Universal One-third Time Scaling in Learning Peaked Distributions
Yizhou Liu, Ziming Liu, Cengiz Pehlevan, Jeff Gore
TL;DR
The paper addresses why neural scaling laws exhibit power-law loss decay in training time and proposes a mechanism intrinsic to the softmax and cross-entropy nonlinearities when learning peaked distributions. Through a minimal one-layer toy model and gradient-flow analysis, it derives a universal exponent $1/3$ for the loss decay in the low-temperature regime, supported by numerical and LLM-based experiments. The key finding is that $L(\tau) \sim \tau^{-1/3}$ in the intermediate regime, largely independent of data structure, offering a mechanistic explanation for observed training dynamics and suggesting avenues to improve LLM training efficiency. Empirical validation on Pythia models shows the predicted scaling in practice, reinforcing the practical relevance of the mechanism for real-world large-scale language modeling.
Abstract
Training large language models (LLMs) is computationally expensive, partly because the loss exhibits slow power-law convergence whose origin remains debatable.
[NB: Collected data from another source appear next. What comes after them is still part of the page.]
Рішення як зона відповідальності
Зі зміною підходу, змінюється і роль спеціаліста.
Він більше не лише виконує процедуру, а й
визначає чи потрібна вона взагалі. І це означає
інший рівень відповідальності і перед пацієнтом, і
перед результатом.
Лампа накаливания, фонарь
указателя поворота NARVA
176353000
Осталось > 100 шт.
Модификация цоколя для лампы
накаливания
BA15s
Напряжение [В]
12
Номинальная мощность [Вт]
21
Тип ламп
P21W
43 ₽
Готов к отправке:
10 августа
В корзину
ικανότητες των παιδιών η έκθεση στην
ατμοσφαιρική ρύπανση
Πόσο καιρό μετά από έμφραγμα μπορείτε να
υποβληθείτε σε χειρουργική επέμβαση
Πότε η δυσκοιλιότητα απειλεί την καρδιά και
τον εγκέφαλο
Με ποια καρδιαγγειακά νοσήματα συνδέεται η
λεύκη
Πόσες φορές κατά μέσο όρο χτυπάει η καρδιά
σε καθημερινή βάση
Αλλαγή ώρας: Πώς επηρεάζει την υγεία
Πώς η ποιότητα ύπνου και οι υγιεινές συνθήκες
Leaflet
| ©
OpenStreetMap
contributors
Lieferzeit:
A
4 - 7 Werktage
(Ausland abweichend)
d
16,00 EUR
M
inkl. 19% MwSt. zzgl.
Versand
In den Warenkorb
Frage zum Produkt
Through systematic analysis of toy models and empirical evaluation of LLMs, we show that this behavior can arise intrinsically from the use of softmax and cross-entropy. When learning peaked probability distributions, e.g., next-token distributions, these components yield power-law vanishing losses and gradients, creating a fundamental optimization bottleneck. This ultimately leads to power-law time scaling of the loss with a universal exponent of $1/3$. Our results provide a mechanistic explanation for observed neural scaling and suggest new directions for improving LLM training efficiency.